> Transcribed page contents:
=== Begin Enclosure ===

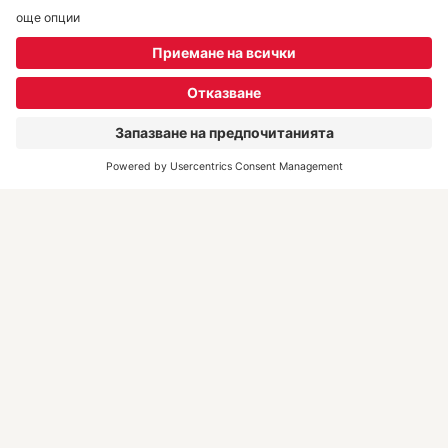
Екип
DERTOUR Deluxe
Kонтакти
REWE Group Hintbox
Полезна информация
Информация във връзка
със ситуацията в Близкия
Изток
Често задавани въпроси
Резервация и документи за
пътуването
Преди пътуването
Настаняване и дестинации
Флекс пакети
Техника и сигурност
Туроператори
Как да резервирам?
Вдъхновение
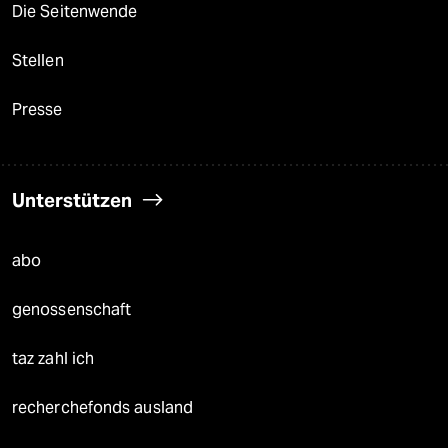
Die Seitenwende
Stellen
Presse
Unterstützen
abo
genossenschaft
taz zahl ich
recherchefonds ausland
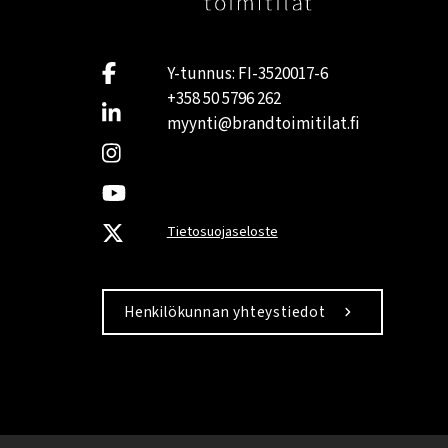
Y-tunnus: FI-3520017-6
+358 50 5796 262
myynti@brandtoimitilat.fi
Tietosuojaseloste
Henkilökunnan yhteystiedot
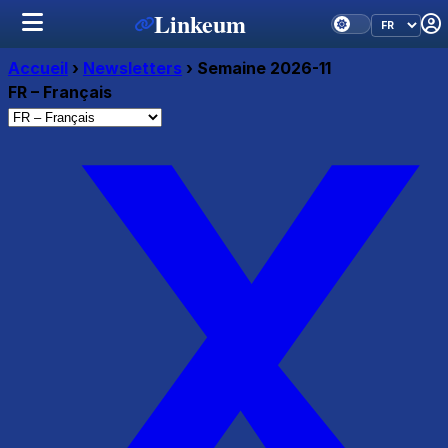
Linkeum
Accueil
›
Newsletters
›
Semaine 2026-11
FR – Français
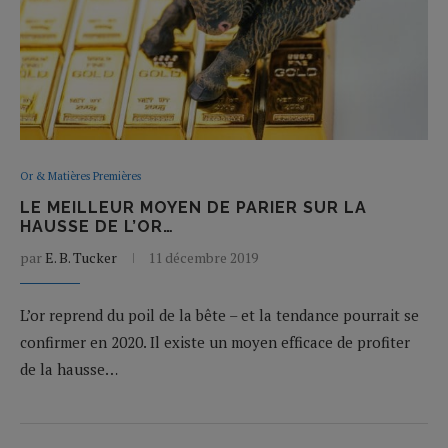
Or & Matières Premières
LE MEILLEUR MOYEN DE PARIER SUR LA
HAUSSE DE L’OR…
par
E. B. Tucker
11 décembre 2019
L’or reprend du poil de la bête – et la tendance pourrait se
confirmer en 2020. Il existe un moyen efficace de profiter
de la hausse…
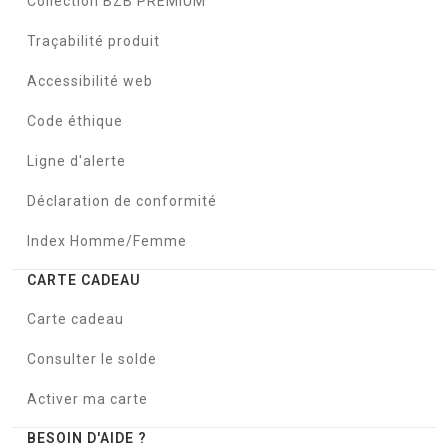
Collection BZB PREMIUM
Traçabilité produit
Accessibilité web
Code éthique
Ligne d'alerte
Déclaration de conformité
Index Homme/Femme
CARTE CADEAU
Carte cadeau
Consulter le solde
Activer ma carte
BESOIN D'AIDE ?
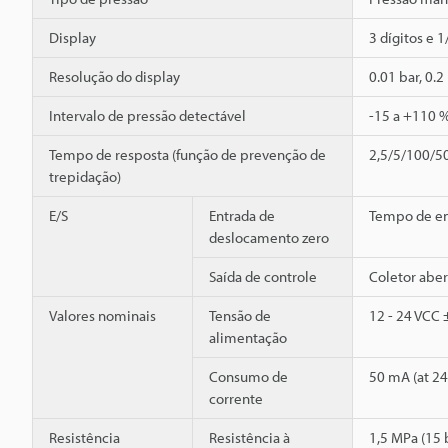
Display
3 dígitos e 
Resolução do display
0.01 bar, 0.2
Intervalo de pressão detectável
-15 a +110 %
Tempo de resposta (função de prevenção de
2,5/5/100/50
trepidação)
E/S
Entrada de
Tempo de en
deslocamento zero
Saída de controle
Coletor aber
Valores nominais
Tensão de
12 - 24 VCC 
alimentação
Consumo de
50 mA (at 24
corrente
Resistência
Resistência à
1,5 MPa (15 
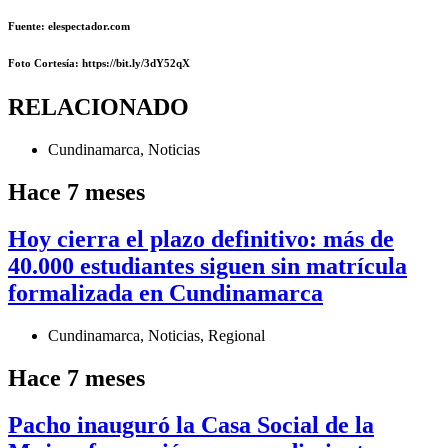
Fuente: elespectador.com
Foto Cortesía: https://bit.ly/3dY52qX
RELACIONADO
Cundinamarca
,
Noticias
Hace 7 meses
Hoy cierra el plazo definitivo: más de
40.000 estudiantes siguen sin matrícula
formalizada en Cundinamarca
Cundinamarca
,
Noticias
,
Regional
Hace 7 meses
Pacho inauguró la Casa Social de la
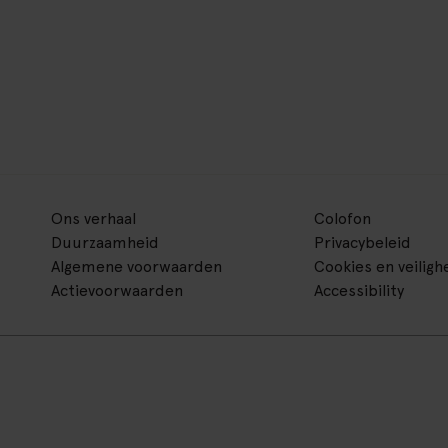
Ons verhaal
Colofon
Duurzaamheid
Privacybeleid
Algemene voorwaarden
Cookies en veiligh
Actievoorwaarden
Accessibility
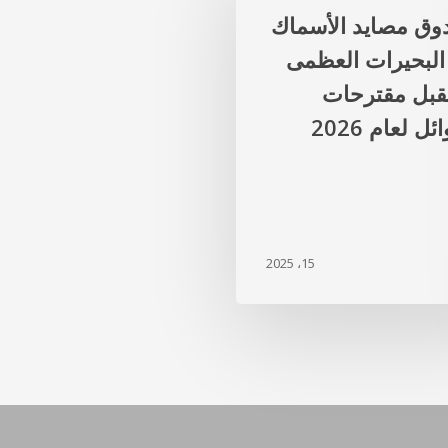
وق مصايد الأسماك
البحيرات العظمى
قبل مقترحات
ئل لعام 2026
15، 2025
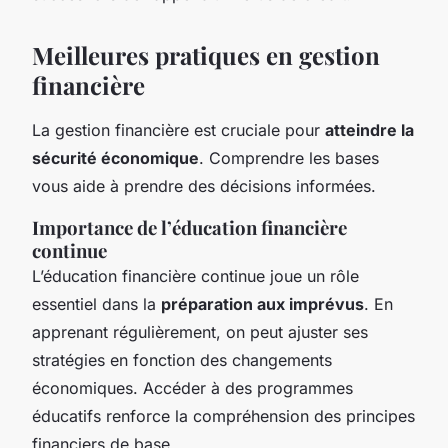
Meilleures pratiques en gestion
financière
La gestion financière est cruciale pour
atteindre la
sécurité économique
. Comprendre les bases
vous aide à prendre des décisions informées.
Importance de l’éducation financière
continue
L’éducation financière continue joue un rôle
essentiel dans la
préparation aux imprévus
. En
apprenant régulièrement, on peut ajuster ses
stratégies en fonction des changements
économiques. Accéder à des programmes
éducatifs renforce la compréhension des principes
financiers de base.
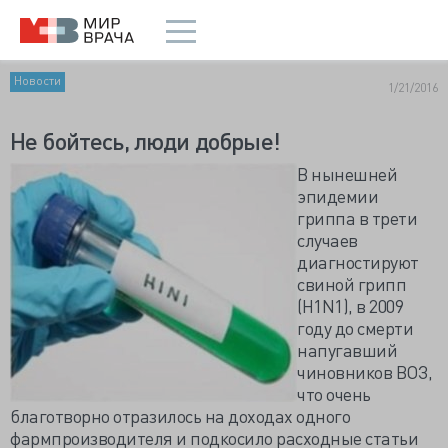
Новости
1/21/2016
Не бойтесь, люди добрые!
В нынешней
эпидемии
гриппа в трети
случаев
диагностируют
свиной грипп
(H1N1), в 2009
году до смерти
напугавший
чиновников ВОЗ,
что очень
благотворно отразилось на доходах одного
фармпроизводителя и подкосило расходные статьи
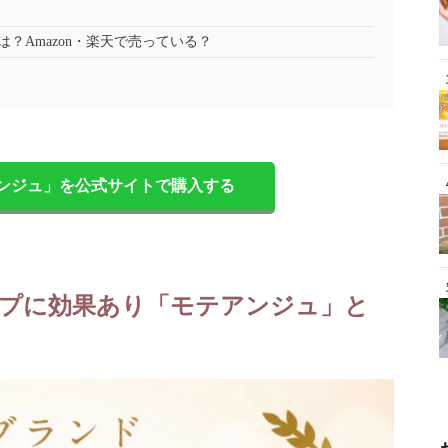
？Amazon・楽天で売っている？
ンジュ」を公式サイトで購入する
プに効果あり「モテアンジュ」と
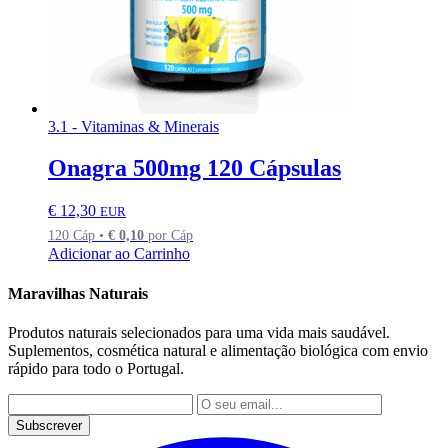
3.1 - Vitaminas & Minerais
Onagra 500mg 120 Cápsulas
€
12,30
EUR
120 Cáp •
€
0,10
por Cáp
Adicionar ao Carrinho
Maravilhas Naturais
Produtos naturais selecionados para uma vida mais saudável.
Suplementos, cosmética natural e alimentação biológica com envio
rápido para todo o Portugal.
Subscrever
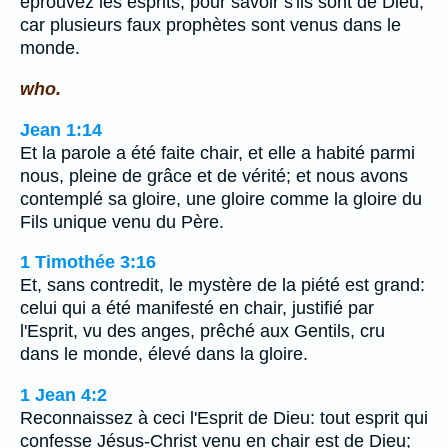
éprouvez les esprits, pour savoir s'ils sont de Dieu,
car plusieurs faux prophètes sont venus dans le
monde.
who.
Jean 1:14
Et la parole a été faite chair, et elle a habité parmi
nous, pleine de grâce et de vérité; et nous avons
contemplé sa gloire, une gloire comme la gloire du
Fils unique venu du Père.
1 Timothée 3:16
Et, sans contredit, le mystère de la piété est grand:
celui qui a été manifesté en chair, justifié par
l'Esprit, vu des anges, prêché aux Gentils, cru
dans le monde, élevé dans la gloire.
1 Jean 4:2
Reconnaissez à ceci l'Esprit de Dieu: tout esprit qui
confesse Jésus-Christ venu en chair est de Dieu;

=== End Enclosure ===

> EXERCISE DESCRIPTION: Omit the pictures and reproduce the records above exactly.

> OUTPUT OF THE EXERCISE:
Екип
DERTOUR Deluxe
Kонтакти
REWE Group Hintbox
Полезна информация
Информация във връзка
със ситуацията в Близкия
Изток
Често задавани въпроси
Резервация и документи за
пътуването
Преди пътуването
Настаняване и дестинации
Флекс пакети
Техника и сигурност
Туроператори
Как да резервирам?
Вдъхновение
Die Seitenwende
Stellen
Presse
Unterstützen
abo
genossenschaft
taz zahl ich
recherchefonds ausland
Y-tunnus: FI-3520017-6
+358 50 5796 262
myynti@brandtoimitilat.fi
Tietosuojaseloste
Henkilökunnan yhteystiedot
Linkeum
Accueil
›
Newsletters
›
Semaine 2026-11
FR – Français
Or & Matières Premières
LE MEILLEUR MOYEN DE PARIER SUR LA
HAUSSE DE L’OR…
par
E. B. Tucker
11 décembre 2019
L’or reprend du poil de la bête – et la tendance pourrait se
confirmer en 2020. Il existe un moyen efficace de profiter
de la hausse…
Collection BZB PREMIUM
Traçabilité produit
Accessibilité web
Code éthique
Ligne d'alerte
Déclaration de conformité
Index Homme/Femme
CARTE CADEAU
Carte cadeau
Consulter le solde
Activer ma carte
BESOIN D'AIDE ?
Display
3 dígitos e 
Resolução do display
0.01 bar, 0.2
Intervalo de pressão detectável
-15 a +110 %
Tempo de resposta (função de prevenção de
2,5/5/100/50
trepidação)
E/S
Entrada de
Tempo de en
deslocamento zero
Saída de controle
Coletor aber
Valores nominais
Tensão de
12 - 24 VCC 
alimentação
Consumo de
50 mA (at 24
corrente
Resistência
Resistência à
1,5 MPa (15 
Fuente: elespectador.com
Foto Cortesía: https://bit.ly/3dY52qX
RELACIONADO
Cundinamarca
,
Noticias
Hace 7 meses
Hoy cierra el plazo definitivo: más de
40.000 estudiantes siguen sin matrícula
formalizada en Cundinamarca
Cundinamarca
,
Noticias
,
Regional
Hace 7 meses
Pacho inauguró la Casa Social de la
Ons verhaal
Colofon
Duurzaamheid
Privacybeleid
Algemene voorwaarden
Cookies en veiligh
Actievoorwaarden
Accessibility
وق مصايد الأسماك
البحيرات العظمى
قبل مقترحات
ئل لعام 2026
15، 2025
Meilleures pratiques en gestion
financière
La gestion financière est cruciale pour
atteindre la
sécurité économique
. Comprendre les bases
vous aide à prendre des décisions informées.
Importance de l’éducation financière
continue
L’éducation financière continue joue un rôle
essentiel dans la
préparation aux imprévus
. En
apprenant régulièrement, on peut ajuster ses
stratégies en fonction des changements
économiques. Accéder à des programmes
éducatifs renforce la compréhension des principes
financiers de base.
Новости
1/21/2016
Не бойтесь, люди добрые!
В нынешней
эпидемии
гриппа в трети
случаев
диагностируют
свиной грипп
(H1N1), в 2009
году до смерти
напугавший
чиновников ВОЗ,
что очень
благотворно отразилось на доходах одного
фармпроизводителя и подкосило расходные статьи
？Amazon・楽天で売っている？
ンジュ」を公式サイトで購入する
プに効果あり「モテアンジュ」と
3.1 - Vitaminas & Minerais
Onagra 500mg 120 Cápsulas
€
12,30
EUR
120 Cáp •
€
0,10
por Cáp
Adicionar ao Carrinho
Maravilhas Naturais
Produtos naturais selecionados para uma vida mais saudável.
Suplementos, cosmética natural e alimentação biológica com envio
rápido para todo o Portugal.
Subscrever
éprouvez les esprits, pour savoir s'ils sont de Dieu,
car plusieurs faux prophètes sont venus dans le
monde.
who.
Jean 1:14
Et la parole a été faite chair, et elle a habité parmi
nous, pleine de grâce et de vérité; et nous avons
contemplé sa gloire, une gloire comme la gloire du
Fils unique venu du Père.
1 Timothée 3:16
Et, sans contredit, le mystère de la piété est grand:
celui qui a été manifesté en chair, justifié par
l'Esprit, vu des anges, prêché aux Gentils, cru
dans le monde, élevé dans la gloire.
1 Jean 4:2
Reconnaissez à ceci l'Esprit de Dieu: tout esprit qui
confesse Jésus-Christ venu en chair est de Dieu;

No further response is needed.